__About this exercise__
Count the lines of the listing below that contain the string "selected". Reply with the number alone.

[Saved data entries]
--------

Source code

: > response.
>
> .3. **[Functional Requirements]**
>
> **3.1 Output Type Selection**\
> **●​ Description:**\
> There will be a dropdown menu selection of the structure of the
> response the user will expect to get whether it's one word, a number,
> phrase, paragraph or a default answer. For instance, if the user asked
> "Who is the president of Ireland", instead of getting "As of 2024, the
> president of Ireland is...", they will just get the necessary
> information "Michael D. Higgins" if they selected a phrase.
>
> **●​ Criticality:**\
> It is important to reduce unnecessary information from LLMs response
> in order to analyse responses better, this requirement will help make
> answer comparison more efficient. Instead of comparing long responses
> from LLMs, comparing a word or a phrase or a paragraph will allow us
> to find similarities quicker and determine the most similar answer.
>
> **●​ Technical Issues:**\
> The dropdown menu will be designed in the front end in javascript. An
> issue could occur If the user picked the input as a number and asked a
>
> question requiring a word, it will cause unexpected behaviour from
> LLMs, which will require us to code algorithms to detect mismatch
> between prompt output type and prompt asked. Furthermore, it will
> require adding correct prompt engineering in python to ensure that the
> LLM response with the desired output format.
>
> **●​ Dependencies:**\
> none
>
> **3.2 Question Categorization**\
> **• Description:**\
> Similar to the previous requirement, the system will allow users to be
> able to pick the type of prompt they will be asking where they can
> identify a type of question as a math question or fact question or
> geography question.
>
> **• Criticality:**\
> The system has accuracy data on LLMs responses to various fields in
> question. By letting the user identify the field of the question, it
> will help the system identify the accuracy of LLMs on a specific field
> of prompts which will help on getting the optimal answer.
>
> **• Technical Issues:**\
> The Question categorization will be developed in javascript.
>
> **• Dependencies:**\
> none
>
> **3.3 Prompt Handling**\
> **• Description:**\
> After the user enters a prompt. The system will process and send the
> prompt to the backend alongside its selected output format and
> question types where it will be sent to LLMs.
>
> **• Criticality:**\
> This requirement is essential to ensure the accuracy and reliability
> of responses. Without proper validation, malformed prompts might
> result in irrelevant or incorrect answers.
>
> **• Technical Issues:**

--------

__Response__
2